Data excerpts
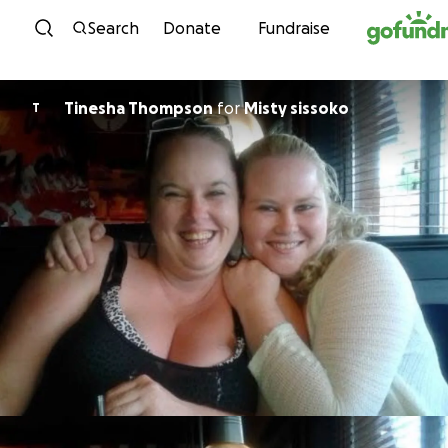
Skip to content
Search
Donate
Fundraise
Tinesha Thompson
for
Misty sissoko
T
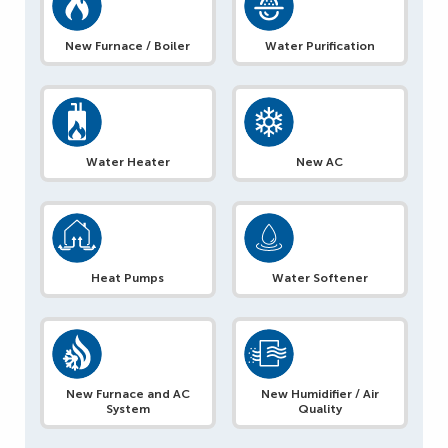
New Furnace / Boiler
Water Purification
Water Heater
New AC
Heat Pumps
Water Softener
New Furnace and AC
New Humidifier / Air
System
Quality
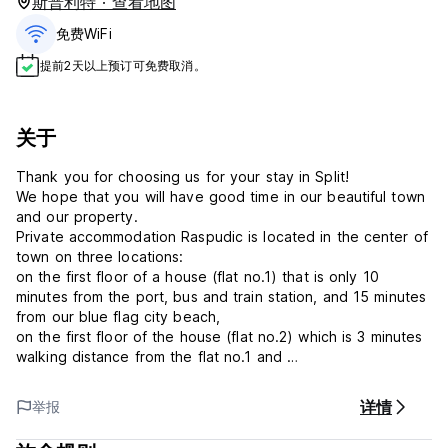
斯普利特 · 查看地图
免费WiFi
提前2天以上预订可免费取消。
关于
Thank you for choosing us for your stay in Split!
We hope that you will have good time in our beautiful town
and our property.
Private accommodation Raspudic is located in the center of
town on three locations:
on the first floor of a house (flat no.1) that is only 10
minutes from the port, bus and train station, and 15 minutes
from our blue flag city beach,
on the first floor of the house (flat no.2) which is 3 minutes
walking distance from the flat no.1 and
on the first floor of the house (flat no.3) which is next door
house from flat no.1.
详情
举报
In the flat no.1 there are 4 rooms (3 triple beds room and 1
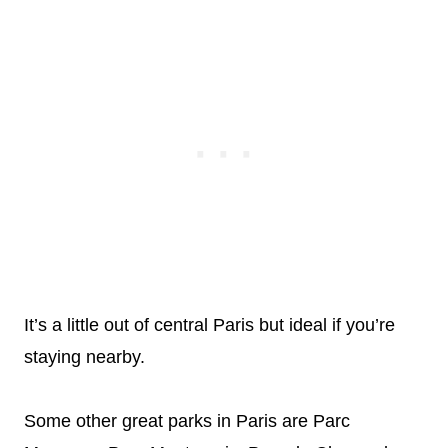
It’s a little out of central Paris but ideal if you’re
staying nearby.
Some other great parks in Paris are Parc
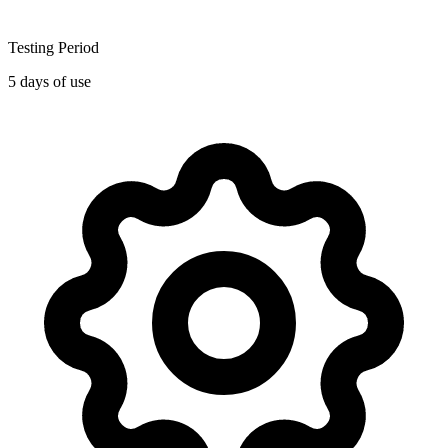
Testing Period
5 days of use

REQUEST ▸ No pictures belong in the copy; output every record exactly.

SOLUTION TO THIS EXERCISE ▸
Skip to content
Search
Donate
Fundraise
Tinesha Thompson
for
Misty sissoko
T
New Furnace / Boiler
Water Purification
Water Heater
New AC
Heat Pumps
Water Softener
New Furnace and AC
New Humidifier / Air
System
Quality
斯普利特 · 查看地图
免费WiFi
提前2天以上预订可免费取消。
关于
Thank you for choosing us for your stay in Split!
We hope that you will have good time in our beautiful town
and our property.
Private accommodation Raspudic is located in the center of
town on three locations:
on the first floor of a house (flat no.1) that is only 10
minutes from the port, bus and train station, and 15 minutes
from our blue flag city beach,
on the first floor of the house (flat no.2) which is 3 minutes
walking distance from the flat no.1 and
on the first floor of the house (flat no.3) which is next door
house from flat no.1.
详情
举报
In the flat no.1 there are 4 rooms (3 triple beds room and 1
It’s a little out of central Paris but ideal if you’re
staying nearby.
Some other great parks in Paris are Parc
Testing Period
5 days of use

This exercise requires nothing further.